Asymptotic inverses of asymptotic functions

Question

Under what conditions are the inverses of asymptotic functions themselves asymptotic? (A simple example where this is not the case is the pair of functions $\log (x)$ and $\log (2x)$.)

Answer 1

This isn't meant to be comprehensive, but here is a fairly straightforward result that is also general enough to handle your question about $\pi(x)$. I'll state it in a way that might feel a bit backwards at first — but this allows us to give a concise definition by making use of the existing concept of uniform continuity.

Let $f: \mathbb R^+ \to \mathbb R^+$ be a strictly increasing function with $\lim_{x\to\infty} f(x) = \infty$, and define the conjugate function $g(x) := \log f(\exp(x))$ (which also strictly increases to infinity). If $g^{-1}$ is uniformly continuous on some interval $[a,\infty)$, then $y \sim f(x)$ implies $x \sim f^{-1}(y)$ .

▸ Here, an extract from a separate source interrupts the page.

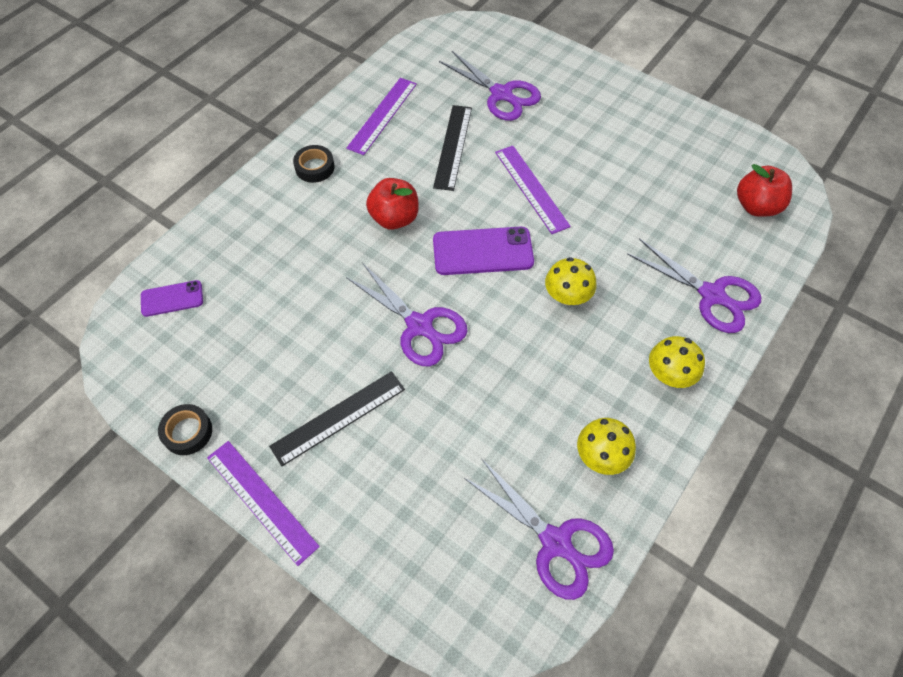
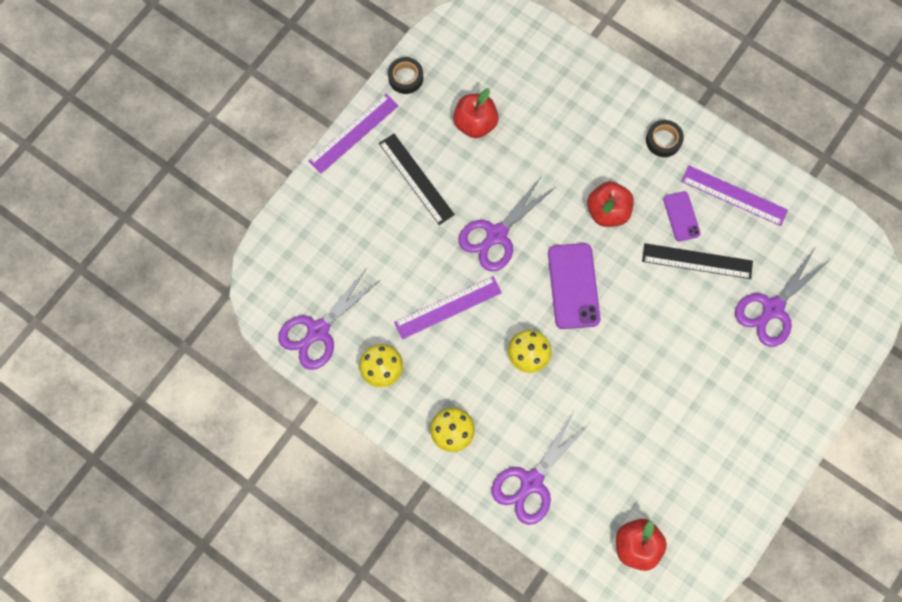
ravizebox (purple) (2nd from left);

If $f(x) = x^n$, then the conjugate is just the linear function $nx$, which is of course uniformly continuous. A more interesting case is $f(x) = x /\log x$: its conjugate is $x - \log x$, whose derivative is bounded away from $0$ on $[2,\infty)$, and thus it has uniformly continuous inverse. In fact it's not hard to see that this property is preserved by multiplication and division by slowly-growing functions like $\log x$ or $\log \log x$ or even $\exp(\sqrt{\log x})$, so it applies to most of the counting functions you'll encounter in Hardy and Wright.

This result might be considered "obvious" for a fixed function $f$, so it could easily be taken for granted. But the general principle is not so hard to prove, either: assume that the conditions hold and $y \sim f(x)$, so $y / f(x) \to 1$ as $x\to\infty$. Taking logs, we have $\log y - \log f(x) \to 0$, so letting $X = \log x$ and $Y = \log y$ we get $Y - g(X) \to 0$. Now applying uniform continuity of $g^{-1}$ gives $g^{-1}(Y) - X \to 0$, which unravels to $\log f^{-1}(y) - \log x \to 0$, in other words $x \sim f^{-1}(y)$.

Answer 2

In fact, it's a problem about asymptotic solution of transcendental equations.

For equations with real variables, we have the following conclusion.

$\mathbf{Theorem\ 1.}$ Let $f(\xi)$ be continuous and strictly increasing in an interval $a<\xi<\infty$, and $$f(\xi)\sim \xi, \ \xi \to \infty.$$ Denote by $\xi(u)$ the root of the equation $f(\xi)=u$ which lies in $(a,\infty)$ when $u>f(a)$.Then $$\xi(u)\sim u,\ u\to \infty.$$

It's fortunate to generalize this conclusion to complex variables, but there're several constraints.

$\mathbf{Theorem\ 2.}$ Suppose that $f(z)$ is an analytic function of complex $z$, which is holomorphic in a region containing a closed annular sector $\mathbf{S}$ with vertex at the origin and angle less that $2\pi$. $$\ $$ Let $\mathbf{S}_1$ and $\mathbf{S}_2$ be closed annular sectors with vertices at the origin, $\mathbf{S}_1$ being properly interior to $\mathbf{S}$, and $\mathbf{S}_2$ being proper interior to $\mathbf{S}_1$.Then $$z(u)\sim u, as\ u\to \infty\ in\ \mathbf{S}_2,$$ where $z(u)$ is a root of the equation $u=f(z)$.